Before I go any further let me just say that we weren't FATALLY harpooning each other.  We were going for like, arms and legs.  So there were rules.

So that was scary as hell.  Even though these girls were my friends I didn't know who I could trust.  I think I hid under the porch a lot.

Anyway, on the inside of the house we had dead Michael Jackson in a box.  But not like, embalmed MJ.  It was like, slimy, rotting-in-a-glass-box MJ.  I think we were going to try to Frankenstein him or something, but I am not certain.  I woke up before I got there.

Here's hoping that I DON'T finish that dream.  😳

Sunday, March 2, 2014

The rest of the house is back to normal.

The rest of the house is back to normal.  My room is ALMOST finished.  I just have a couple of boxes left of things to put away.  THANK GOODNESS FOR THAT.  I HAVE FOUND MY SANITY.

Lizard news:

I saved a floor scrap and we put that down in Mona's house today.  She had flooring down, but it was not as great as my floor.  I guess it was cheaper stuff because it stained easily and was thinner and not as pretty.  So now me and Mona having matching floors.  😃  Teyla's matches Shadow's room because we did his floor last year and had her first.  And yes - I'm well aware that I am a dork.  😂  BUT there are practical reasons for this, as well, so whatever.  😛

Koopa is all moved into his new tank.  I thought he'd freak out because it's glass, but he's not climbing the walls.  Yet, anyway.  I'll see how he's doing in a couple of days.  I like being able to see him without opening a box and looking in.  I hope he likes being able to see out.

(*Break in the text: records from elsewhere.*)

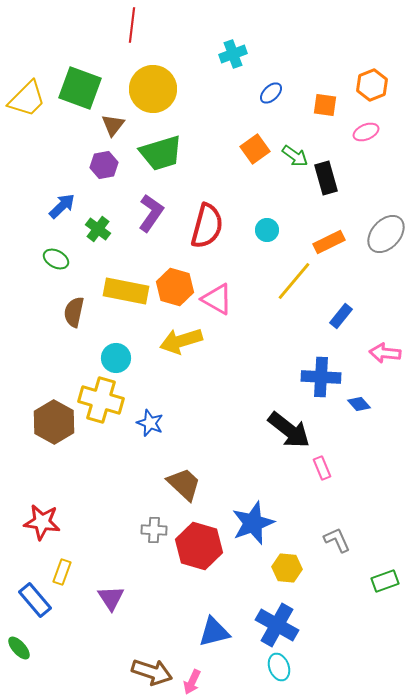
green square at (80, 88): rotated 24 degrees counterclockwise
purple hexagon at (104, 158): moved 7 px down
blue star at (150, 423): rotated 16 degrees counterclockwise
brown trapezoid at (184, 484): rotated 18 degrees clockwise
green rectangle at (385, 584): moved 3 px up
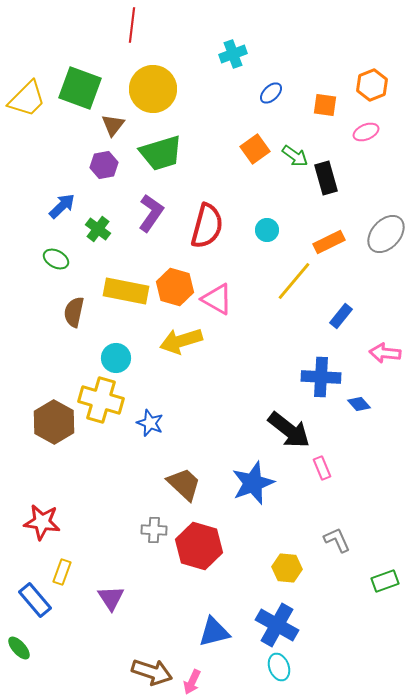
blue star at (253, 523): moved 40 px up
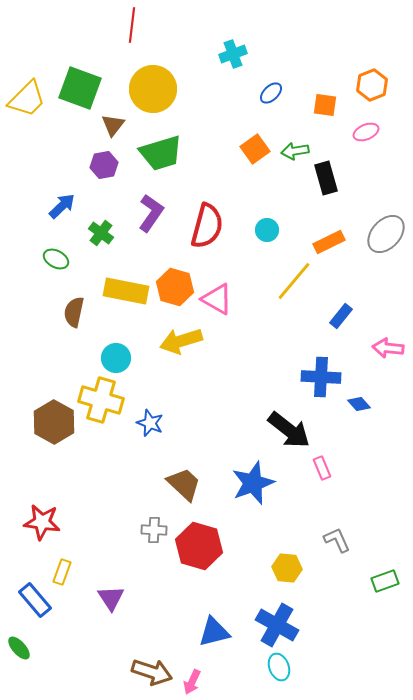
green arrow at (295, 156): moved 5 px up; rotated 136 degrees clockwise
green cross at (98, 229): moved 3 px right, 4 px down
pink arrow at (385, 353): moved 3 px right, 5 px up
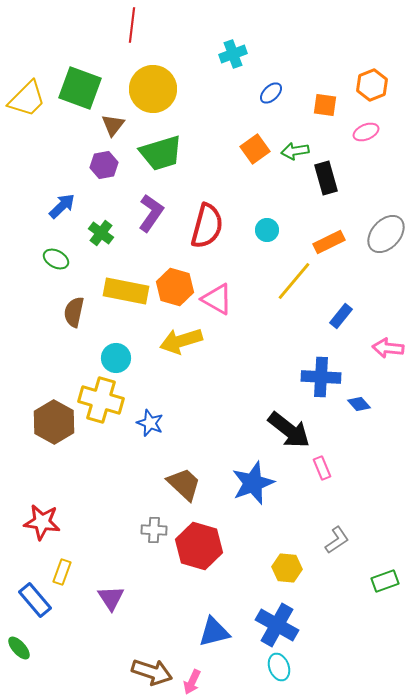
gray L-shape at (337, 540): rotated 80 degrees clockwise
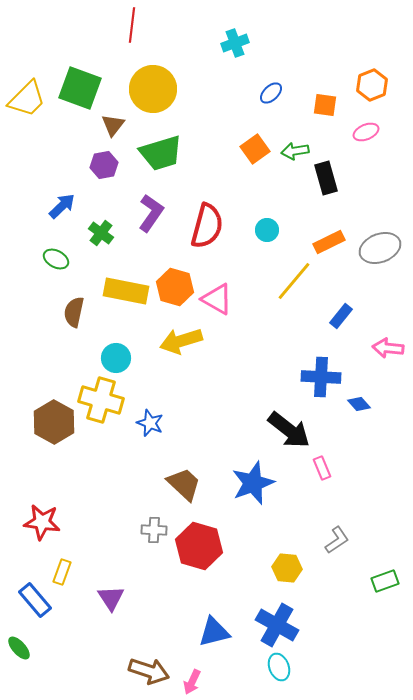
cyan cross at (233, 54): moved 2 px right, 11 px up
gray ellipse at (386, 234): moved 6 px left, 14 px down; rotated 27 degrees clockwise
brown arrow at (152, 672): moved 3 px left, 1 px up
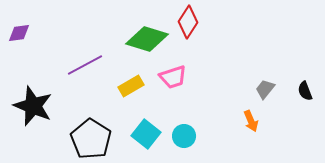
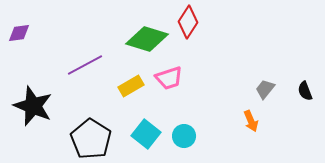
pink trapezoid: moved 4 px left, 1 px down
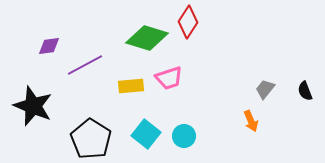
purple diamond: moved 30 px right, 13 px down
green diamond: moved 1 px up
yellow rectangle: rotated 25 degrees clockwise
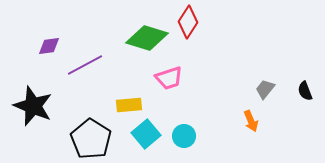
yellow rectangle: moved 2 px left, 19 px down
cyan square: rotated 12 degrees clockwise
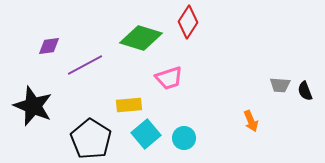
green diamond: moved 6 px left
gray trapezoid: moved 15 px right, 4 px up; rotated 125 degrees counterclockwise
cyan circle: moved 2 px down
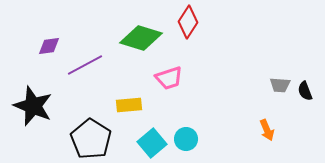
orange arrow: moved 16 px right, 9 px down
cyan square: moved 6 px right, 9 px down
cyan circle: moved 2 px right, 1 px down
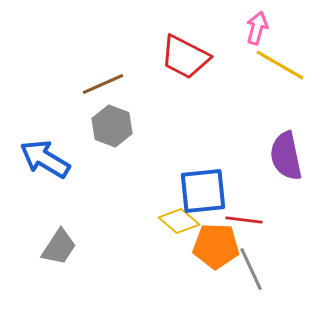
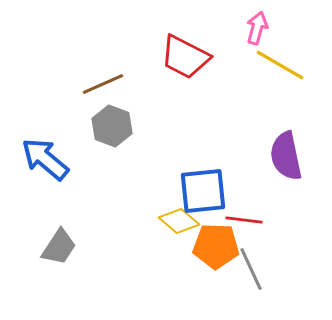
blue arrow: rotated 9 degrees clockwise
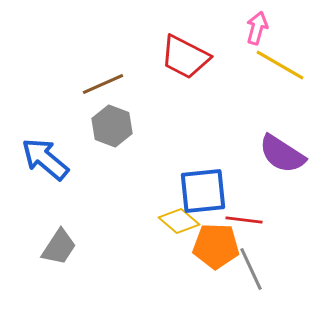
purple semicircle: moved 4 px left, 2 px up; rotated 45 degrees counterclockwise
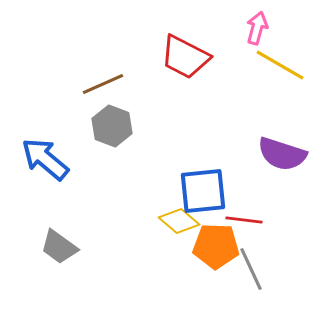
purple semicircle: rotated 15 degrees counterclockwise
gray trapezoid: rotated 93 degrees clockwise
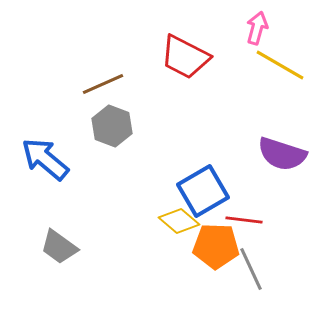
blue square: rotated 24 degrees counterclockwise
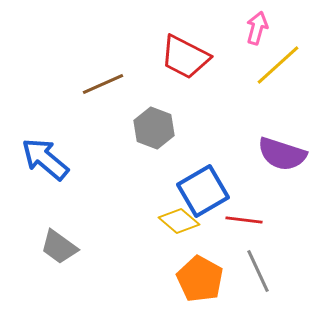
yellow line: moved 2 px left; rotated 72 degrees counterclockwise
gray hexagon: moved 42 px right, 2 px down
orange pentagon: moved 16 px left, 33 px down; rotated 27 degrees clockwise
gray line: moved 7 px right, 2 px down
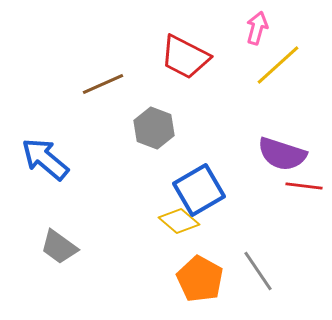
blue square: moved 4 px left, 1 px up
red line: moved 60 px right, 34 px up
gray line: rotated 9 degrees counterclockwise
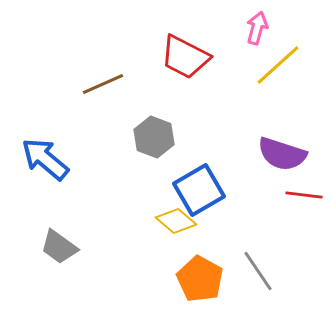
gray hexagon: moved 9 px down
red line: moved 9 px down
yellow diamond: moved 3 px left
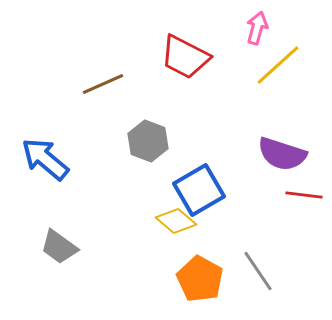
gray hexagon: moved 6 px left, 4 px down
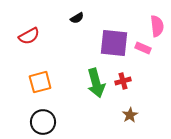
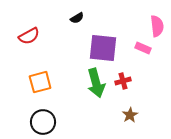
purple square: moved 11 px left, 5 px down
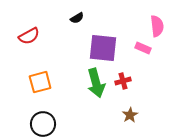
black circle: moved 2 px down
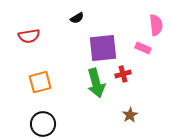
pink semicircle: moved 1 px left, 1 px up
red semicircle: rotated 20 degrees clockwise
purple square: rotated 12 degrees counterclockwise
red cross: moved 7 px up
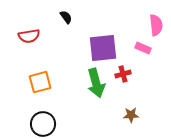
black semicircle: moved 11 px left, 1 px up; rotated 96 degrees counterclockwise
brown star: moved 1 px right; rotated 28 degrees clockwise
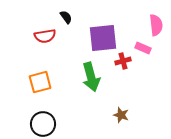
red semicircle: moved 16 px right
purple square: moved 10 px up
red cross: moved 13 px up
green arrow: moved 5 px left, 6 px up
brown star: moved 10 px left; rotated 21 degrees clockwise
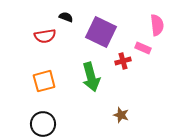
black semicircle: rotated 32 degrees counterclockwise
pink semicircle: moved 1 px right
purple square: moved 2 px left, 6 px up; rotated 32 degrees clockwise
orange square: moved 4 px right, 1 px up
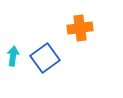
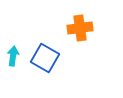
blue square: rotated 24 degrees counterclockwise
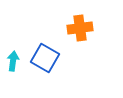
cyan arrow: moved 5 px down
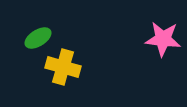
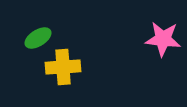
yellow cross: rotated 20 degrees counterclockwise
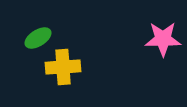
pink star: rotated 6 degrees counterclockwise
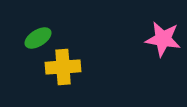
pink star: rotated 9 degrees clockwise
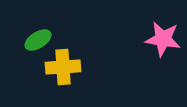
green ellipse: moved 2 px down
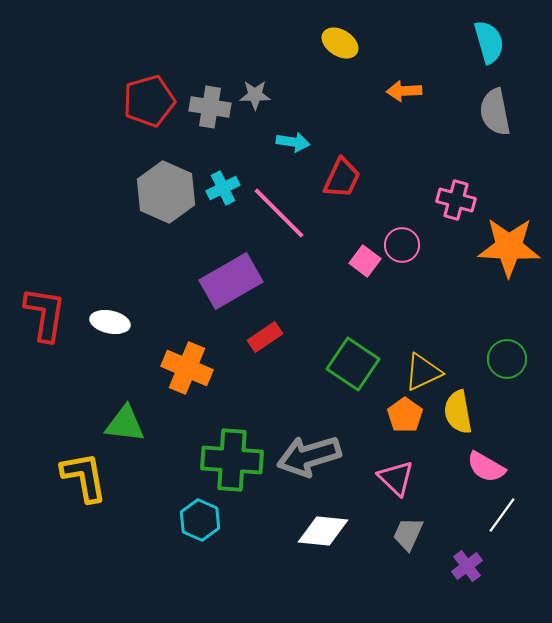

Everything I read said that horned lizards stress easily and not to handle them, but I've been holding him more lately with the move and all of that and he seems just fine.  I've also been transferring him to a different tank to eat roaches and worms because they hide in the sand and then he can't find them to eat them.  And when I pick him up he doesn't run.  Half the time he tries to go up my arm.  That doesn't feel to me like I'm stressing him out.  He's still eating and using the bathroom.  He's still much thinner than I'd like, but I'm starting to think that after all of this time he might have a parasite or something.  I ordered him some meds, but I want to make sure he's settled before I go and give him anything. JUST IN CASE.

Anyway, that's about all I have to say.  I think I'm gonna head to the couch and do my nails.  Nothing fancy, but at least really paint them.  It's been about 2 weeks.  Now that most of my handy-work is coming to an end it might do them some good.  🙂

Just got this in an email:

Just got this in an email:

"On March 1, 2014 Alabama Fish and Wildlife rescinded their new policy. Alabama can rehabb all wildlife again! You all helped with this decision! Thank you to everyone of you for all your help! And thank you F/W for showing that you do indeed have a heart! The babies of Alabama thank you also!"

Thanks to everyone who signed and spoke out.  Opossums and raccoons all over the state thank you, as well.  ❤

My house is finally tolerable.

My house is finally tolerable. Not totally done, but I can finally relax a little. Woo!